光学の原理を利用することで、光学顕微鏡は肉眼では判別できない微小物体を拡大しイメージングする。一般的な光学顕微鏡は明視野顕微鏡で、光とサンプルの各ポイントの光吸収の差を利用し、明るい背景の中でイメージングする。しかし染色処理が施されていないバイオマーカーまたはその他の透明なサンプルについては、光の吸収が少ないためコントラスト比が低く、観測が難しい。暗視野顕微鏡や全反射顕微鏡はこの難問を解決できるが、複雑な光学部品が必要だ。これらの部品はサイズが比較的大きく、集積しにくいうえ、操作が難しい。
張氏の研究チームはこのほど巧みな設計により、光学薄膜による平面型顕微イメージング部品を開発した。この部品は一般的な明視野顕微鏡において、暗視野イメージングと全反射イメージングを同時に実現でき、イメージングのコントラスト比の面では明視野光学顕微鏡を大きく上回る。
またこの部品は構造がシンプルで、集積しやすく、低コストで操作しやすい。
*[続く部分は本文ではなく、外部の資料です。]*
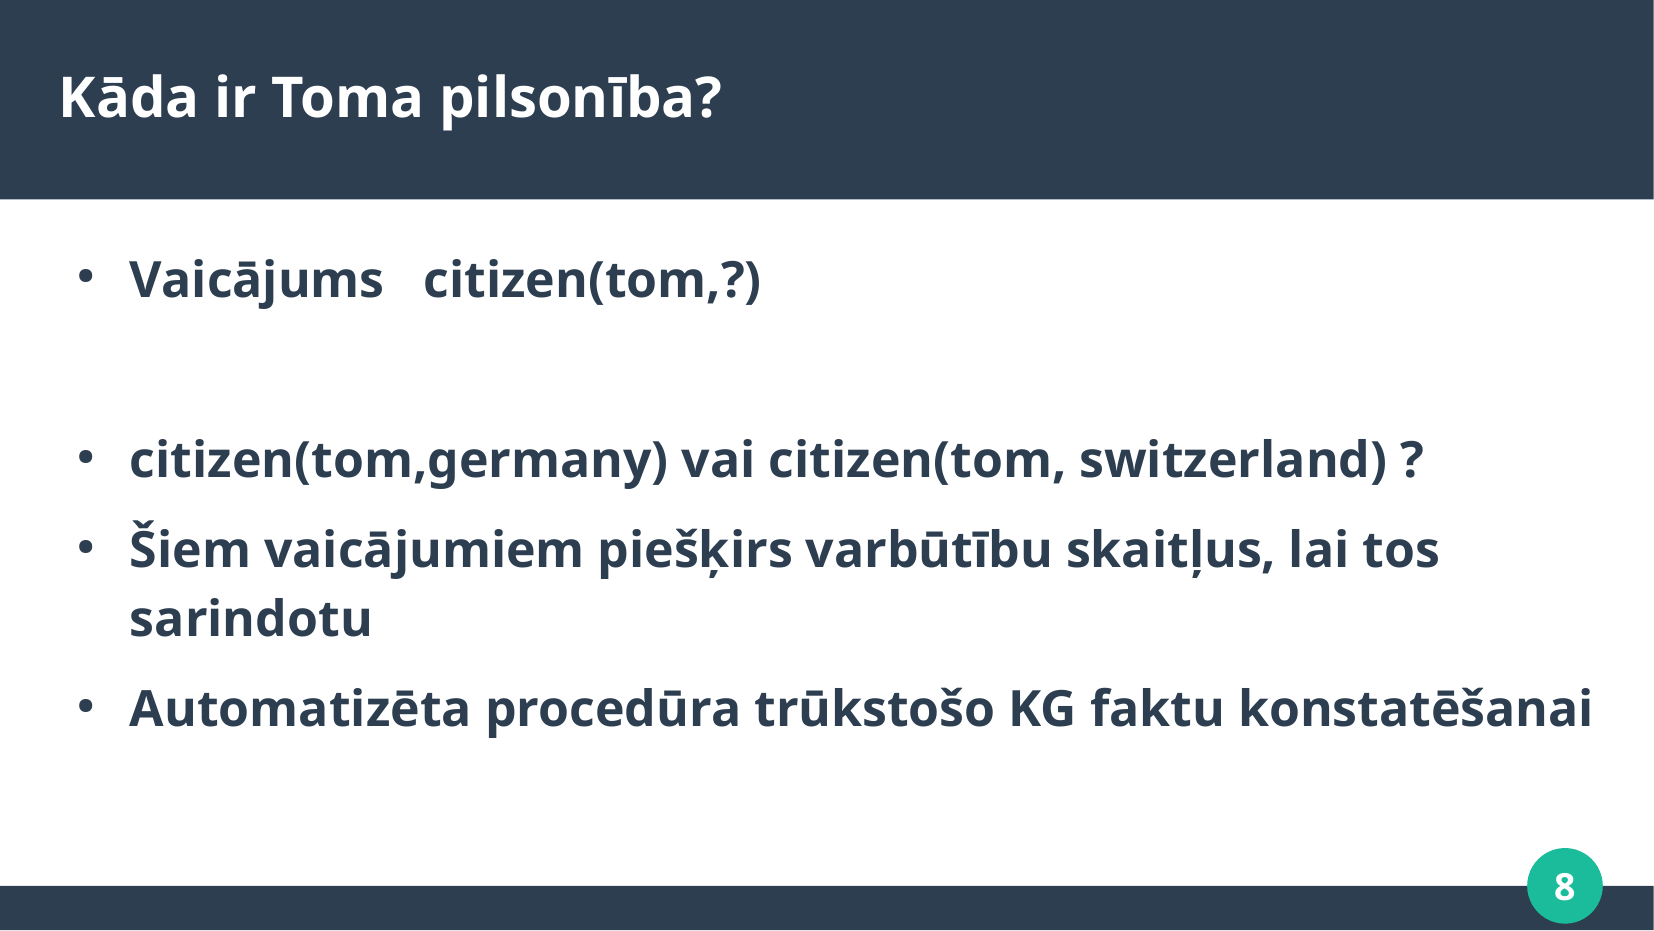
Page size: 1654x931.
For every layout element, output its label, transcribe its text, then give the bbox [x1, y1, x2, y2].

title Kāda ir Toma pilsonība? [59, 37, 1595, 155]
list Vaicājums citizen(tom,?) citizen(tom,germany) vai citizen(tom, switzerland) ? Šiem vaicājumiem piešķirs varbūtību skaitļus, lai tos sarindotu Automatizēta procedūra trūkstošo KG faktu konstatēšanai [59, 243, 1595, 864]
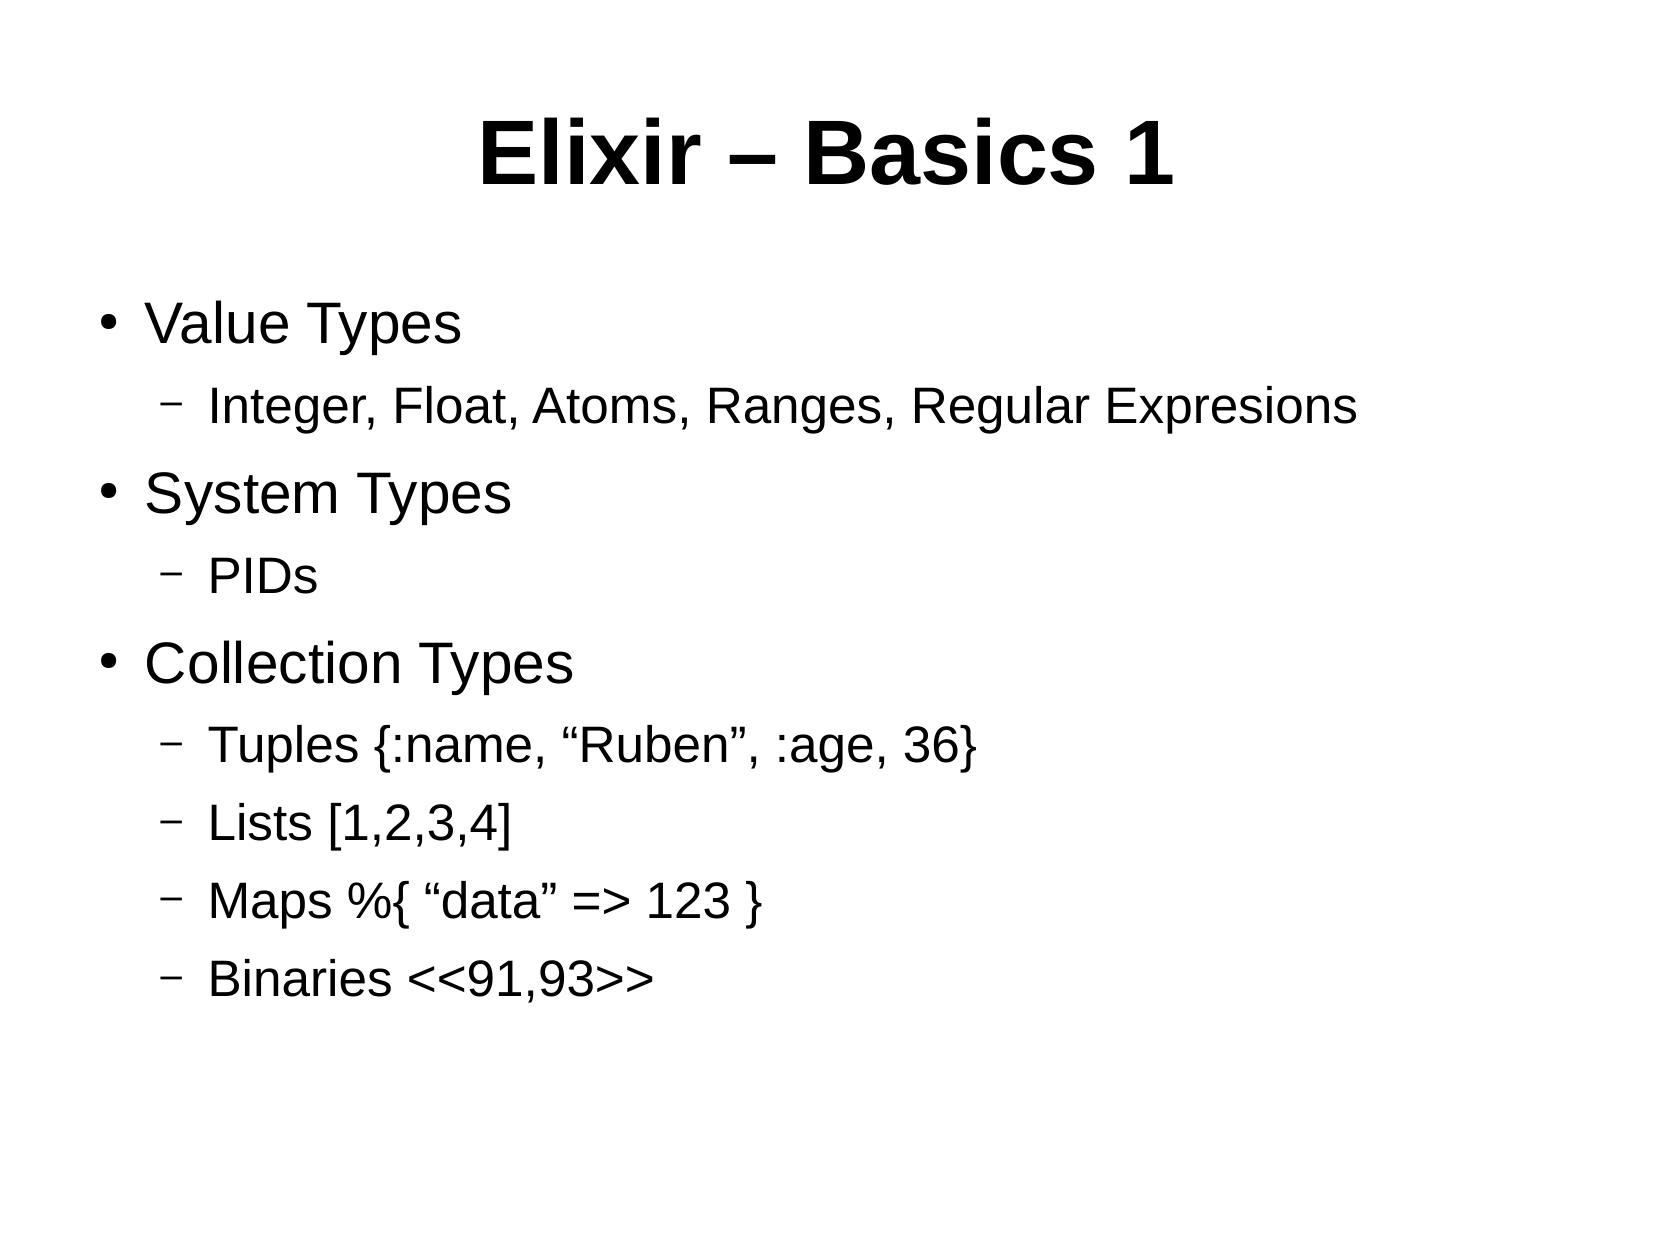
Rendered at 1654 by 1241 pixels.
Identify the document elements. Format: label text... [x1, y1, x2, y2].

list Value Types Integer, Float, Atoms, Ranges, Regular Expresions System Types PIDs Collection Types Tuples {:name, “Ruben”, :age, 36} Lists [1,2,3,4] Maps %{ “data” => 123 } Binaries <<91,93>> [82, 290, 1571, 1010]
title Elixir – Basics 1 [82, 49, 1571, 257]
空気中のサンプルのイメージングのほか、液体環境における生物の生きた細胞のイメージングにも適している。
実験結果によると、明視野顕微鏡の主体光路アーキテクチャを変える必要がなく、適した顕微鏡スライドガラスを設計・製作することで、イメージングのコントラスト比を効果的に高め、イメージング機能を拡張できる。